**Data in this exercise**
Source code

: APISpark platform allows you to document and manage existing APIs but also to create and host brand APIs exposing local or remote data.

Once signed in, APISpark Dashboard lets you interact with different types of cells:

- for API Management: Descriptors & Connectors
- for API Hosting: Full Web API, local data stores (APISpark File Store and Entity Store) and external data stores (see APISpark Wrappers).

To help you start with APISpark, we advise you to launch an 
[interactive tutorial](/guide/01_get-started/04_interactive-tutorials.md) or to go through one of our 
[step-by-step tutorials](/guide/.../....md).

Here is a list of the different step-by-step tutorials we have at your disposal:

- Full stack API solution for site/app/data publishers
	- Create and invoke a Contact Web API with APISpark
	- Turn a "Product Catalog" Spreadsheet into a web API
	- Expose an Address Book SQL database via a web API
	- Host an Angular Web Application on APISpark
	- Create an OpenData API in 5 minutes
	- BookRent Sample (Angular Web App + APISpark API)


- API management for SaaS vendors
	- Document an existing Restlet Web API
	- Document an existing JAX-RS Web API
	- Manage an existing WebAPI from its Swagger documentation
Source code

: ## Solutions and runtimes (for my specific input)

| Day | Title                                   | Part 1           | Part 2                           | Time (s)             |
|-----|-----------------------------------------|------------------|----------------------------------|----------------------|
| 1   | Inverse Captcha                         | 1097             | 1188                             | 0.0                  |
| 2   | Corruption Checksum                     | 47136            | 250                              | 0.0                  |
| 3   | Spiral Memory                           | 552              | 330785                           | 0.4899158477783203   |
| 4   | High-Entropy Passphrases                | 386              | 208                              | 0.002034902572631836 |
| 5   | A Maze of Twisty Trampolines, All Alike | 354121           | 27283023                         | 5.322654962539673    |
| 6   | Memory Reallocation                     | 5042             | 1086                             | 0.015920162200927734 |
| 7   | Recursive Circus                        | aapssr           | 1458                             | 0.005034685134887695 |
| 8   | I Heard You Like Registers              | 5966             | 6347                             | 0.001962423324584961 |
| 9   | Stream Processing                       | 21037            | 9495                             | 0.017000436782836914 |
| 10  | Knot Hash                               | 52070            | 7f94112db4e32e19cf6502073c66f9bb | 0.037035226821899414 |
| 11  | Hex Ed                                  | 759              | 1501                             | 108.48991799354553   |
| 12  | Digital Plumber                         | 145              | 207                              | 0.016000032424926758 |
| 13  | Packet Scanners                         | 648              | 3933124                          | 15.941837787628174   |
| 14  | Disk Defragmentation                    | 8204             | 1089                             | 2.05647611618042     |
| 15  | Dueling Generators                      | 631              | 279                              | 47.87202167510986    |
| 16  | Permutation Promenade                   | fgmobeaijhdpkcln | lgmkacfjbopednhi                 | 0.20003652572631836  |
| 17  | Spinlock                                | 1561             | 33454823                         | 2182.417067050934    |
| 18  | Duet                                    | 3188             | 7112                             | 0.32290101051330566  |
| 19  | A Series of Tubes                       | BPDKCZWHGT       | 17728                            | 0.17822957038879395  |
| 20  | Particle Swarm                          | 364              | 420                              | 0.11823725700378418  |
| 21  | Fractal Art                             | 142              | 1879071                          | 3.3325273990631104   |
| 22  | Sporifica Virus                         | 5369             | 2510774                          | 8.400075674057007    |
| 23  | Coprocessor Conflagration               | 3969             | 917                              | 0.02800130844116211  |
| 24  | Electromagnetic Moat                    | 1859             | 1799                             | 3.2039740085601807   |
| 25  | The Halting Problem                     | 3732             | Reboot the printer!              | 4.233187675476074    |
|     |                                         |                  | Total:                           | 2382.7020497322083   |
...
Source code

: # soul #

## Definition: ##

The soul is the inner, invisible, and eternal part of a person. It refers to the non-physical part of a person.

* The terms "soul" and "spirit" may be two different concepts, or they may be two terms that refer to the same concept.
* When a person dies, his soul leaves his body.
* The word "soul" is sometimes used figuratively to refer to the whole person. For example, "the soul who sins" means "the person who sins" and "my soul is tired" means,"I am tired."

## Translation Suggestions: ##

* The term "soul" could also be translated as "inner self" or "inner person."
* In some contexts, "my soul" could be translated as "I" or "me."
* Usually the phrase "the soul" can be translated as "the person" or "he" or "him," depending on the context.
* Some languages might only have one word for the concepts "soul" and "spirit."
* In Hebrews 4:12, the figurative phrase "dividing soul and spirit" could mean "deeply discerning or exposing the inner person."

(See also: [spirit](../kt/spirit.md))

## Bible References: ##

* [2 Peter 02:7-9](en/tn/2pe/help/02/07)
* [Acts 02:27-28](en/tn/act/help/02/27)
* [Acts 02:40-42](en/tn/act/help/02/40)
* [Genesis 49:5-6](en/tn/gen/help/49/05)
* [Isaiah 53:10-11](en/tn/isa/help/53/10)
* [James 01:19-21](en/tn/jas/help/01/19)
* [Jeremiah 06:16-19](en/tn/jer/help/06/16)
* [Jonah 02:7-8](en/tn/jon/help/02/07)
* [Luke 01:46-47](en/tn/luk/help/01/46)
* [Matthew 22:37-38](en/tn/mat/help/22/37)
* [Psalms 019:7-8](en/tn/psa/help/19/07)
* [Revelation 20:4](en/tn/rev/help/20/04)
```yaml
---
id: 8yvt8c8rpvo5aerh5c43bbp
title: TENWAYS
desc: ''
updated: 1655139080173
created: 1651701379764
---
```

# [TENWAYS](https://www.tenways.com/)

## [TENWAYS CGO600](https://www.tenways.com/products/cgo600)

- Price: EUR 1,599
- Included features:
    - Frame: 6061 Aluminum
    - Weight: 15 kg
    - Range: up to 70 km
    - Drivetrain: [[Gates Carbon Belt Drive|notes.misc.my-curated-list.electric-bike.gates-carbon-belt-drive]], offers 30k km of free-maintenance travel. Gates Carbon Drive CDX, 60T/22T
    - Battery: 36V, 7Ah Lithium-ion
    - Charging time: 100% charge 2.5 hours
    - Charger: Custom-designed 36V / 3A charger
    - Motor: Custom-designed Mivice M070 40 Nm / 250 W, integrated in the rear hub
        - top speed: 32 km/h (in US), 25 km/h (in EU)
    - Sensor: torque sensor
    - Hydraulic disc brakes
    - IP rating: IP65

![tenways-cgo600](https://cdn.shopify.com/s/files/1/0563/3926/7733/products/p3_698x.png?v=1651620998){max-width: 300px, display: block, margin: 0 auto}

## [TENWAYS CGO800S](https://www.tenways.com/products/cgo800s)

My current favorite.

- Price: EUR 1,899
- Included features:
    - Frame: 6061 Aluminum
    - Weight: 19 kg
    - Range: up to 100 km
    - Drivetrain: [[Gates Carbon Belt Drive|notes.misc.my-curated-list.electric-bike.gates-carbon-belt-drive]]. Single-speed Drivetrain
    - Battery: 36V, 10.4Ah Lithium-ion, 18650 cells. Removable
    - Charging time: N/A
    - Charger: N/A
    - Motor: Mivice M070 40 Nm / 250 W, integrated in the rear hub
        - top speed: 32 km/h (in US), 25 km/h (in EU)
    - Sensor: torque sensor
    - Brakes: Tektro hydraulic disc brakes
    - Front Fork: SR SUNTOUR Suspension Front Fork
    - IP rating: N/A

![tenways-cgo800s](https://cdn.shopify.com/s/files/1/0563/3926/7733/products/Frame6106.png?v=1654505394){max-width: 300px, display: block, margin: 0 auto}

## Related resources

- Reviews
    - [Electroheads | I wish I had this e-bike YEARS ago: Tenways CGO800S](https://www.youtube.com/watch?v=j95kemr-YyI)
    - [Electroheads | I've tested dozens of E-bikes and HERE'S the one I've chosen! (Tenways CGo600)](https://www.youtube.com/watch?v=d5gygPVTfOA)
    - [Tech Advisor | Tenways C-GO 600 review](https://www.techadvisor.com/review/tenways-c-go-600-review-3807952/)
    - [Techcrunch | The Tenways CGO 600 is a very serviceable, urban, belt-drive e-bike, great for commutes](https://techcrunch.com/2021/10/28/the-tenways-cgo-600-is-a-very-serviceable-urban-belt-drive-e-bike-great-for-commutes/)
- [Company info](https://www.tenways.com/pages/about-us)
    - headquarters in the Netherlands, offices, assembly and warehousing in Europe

**What this task involves**
Only the lines containing the string "have" are needed; pull them out of the records.

**Answer for this exercise**
Here is a list of the different step-by-step tutorials we have at your disposal:
* Some languages might only have one word for the concepts "soul" and "spirit."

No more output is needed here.